Twenty Chinese activists on two fishing boats are due to arrive at the disputed Diaoyutai islands this morning, state media reported yesterday.
The Xinhua news agency said activists from Chinese companies and a purported non-governmental group would conduct an inspection tour of the islands for tourism purposes.
China has claimed the islands as part of its territory and the activists plan to release an object inscribed "Chinese territory Diaoyu Islands" into the surrounding sea, the report said.
One of the organizers, Li Yi-qiang, said companies in China had provided funding support for the mission for the first time.
The chairman of the board for the Zhongxiang Investment Company, Tong Zeng, said the voyage would be used to investigate fishing conditions and evaluate tourism resources in the area, Xinhua said.

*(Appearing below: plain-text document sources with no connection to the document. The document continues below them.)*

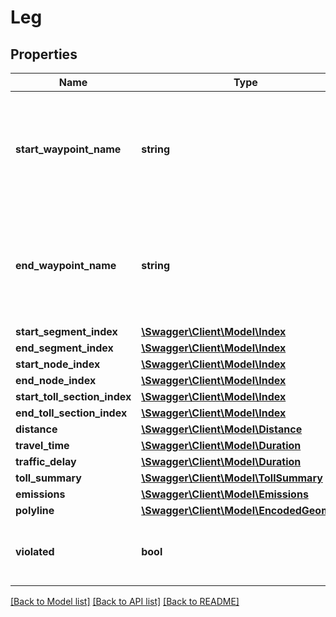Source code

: # Leg

## Properties
Name | Type | Description | Notes
------------ | ------------- | ------------- | -------------
**start_waypoint_name** | **string** | The name of the start waypoint of the leg. This user-defined name is available only if InputWaypoint.name for the corresponding input waypoint is set. | [optional] 
**end_waypoint_name** | **string** | The name of the end waypoint of the leg. This user-defined name is available only if InputWaypoint.name for the corresponding input waypoint is set. | [optional] 
**start_segment_index** | [**\Swagger\Client\Model\Index**](Index.md) |  | [optional] 
**end_segment_index** | [**\Swagger\Client\Model\Index**](Index.md) |  | [optional] 
**start_node_index** | [**\Swagger\Client\Model\Index**](Index.md) |  | [optional] 
**end_node_index** | [**\Swagger\Client\Model\Index**](Index.md) |  | [optional] 
**start_toll_section_index** | [**\Swagger\Client\Model\Index**](Index.md) |  | [optional] 
**end_toll_section_index** | [**\Swagger\Client\Model\Index**](Index.md) |  | [optional] 
**distance** | [**\Swagger\Client\Model\Distance**](Distance.md) |  | 
**travel_time** | [**\Swagger\Client\Model\Duration**](Duration.md) |  | 
**traffic_delay** | [**\Swagger\Client\Model\Duration**](Duration.md) |  | [optional] 
**toll_summary** | [**\Swagger\Client\Model\TollSummary**](TollSummary.md) |  | [optional] 
**emissions** | [**\Swagger\Client\Model\Emissions**](Emissions.md) |  | [optional] 
**polyline** | [**\Swagger\Client\Model\EncodedGeometry**](EncodedGeometry.md) |  | [optional] 
**violated** | **bool** | If set to true, indicates that this leg contains a violation for the chosen vehicle. | 

[[Back to Model list]](../../README.md#documentation-for-models) [[Back to API list]](../../README.md#documentation-for-api-endpoints) [[Back to README]](../../README.md)

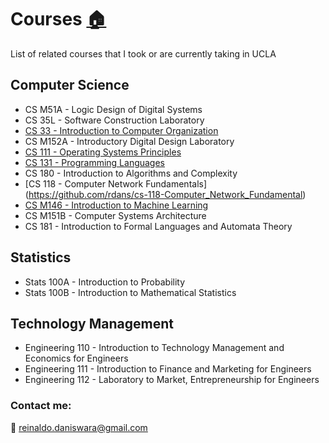 # Courses [:house:](README.md)
List of related courses that I took or are currently taking in UCLA


## Computer Science

 - CS M51A - Logic Design of Digital Systems
 - CS 35L - Software Construction Laboratory
 - [CS 33 - Introduction to Computer Organization](https://github.com/rdans/cs-33-Introduction-to-Computer-Organization-UCLA)
 - CS M152A - Introductory Digital Design Laboratory
 - [CS 111 - Operating Systems Principles](https://github.com/rdans/cs-111-OperatingSystem-UCLA)
 - [CS 131 - Programming Languages](https://github.com/rdans/cs-131-ProgrammingLanguage-UCLA)
 - CS 180 - Introduction to Algorithms and Complexity
 - [CS 118 - Computer Network Fundamentals] (https://github.com/rdans/cs-118-Computer_Network_Fundamental)
 - [CS M146 - Introduction to Machine Learning](https://github.com/rdans/Intro_to_Machine-Learning)
 - CS M151B - Computer Systems Architecture
 - CS 181 - Introduction to Formal Languages and Automata Theory



## Statistics

 - Stats 100A - Introduction to Probability
 - Stats 100B - Introduction to Mathematical Statistics

## Technology Management

 - Engineering 110 - Introduction to Technology Management and Economics for Engineers
 - Engineering 111 - Introduction to Finance and Marketing for Engineers
 - Engineering 112 - Laboratory to Market, Entrepreneurship for Engineers
 
 
### Contact me:
:email:
[reinaldo.daniswara@gmail.com](mailto:reinaldo.daniswara@gmail.com)


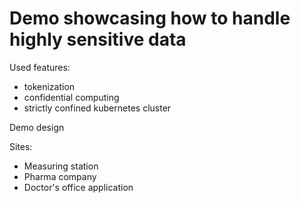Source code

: # Demo showcasing how to handle highly sensitive data

Used features:
- tokenization
- confidential computing
- strictly confined kubernetes cluster

Demo design

Sites:
- Measuring station
- Pharma company
- Doctor's office application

The two boats left Xiamen on Tuesday and are scheduled to reach the islands this morning.
The Diaoyutais are also claimed by Taiwan and Japan. Japan refers to them as the Senkaku islands.
Japan claimed the islands in 1895, but they were temporarily put under US control after World War II.
They were returned to Japan in 1972,s together with Okinawa.
The dispute came to the fore in the early 1970s, when China and Taiwan laid claim to the islands after oil deposits were confirmed in the area by a UN agency.
The dispute escalated last year when the Japanese government admitted to leasing some of the islands from a Japanese family which has owned them for more than three decades.
The islands are situated 500km from Okinawa and 140km from Taiwan.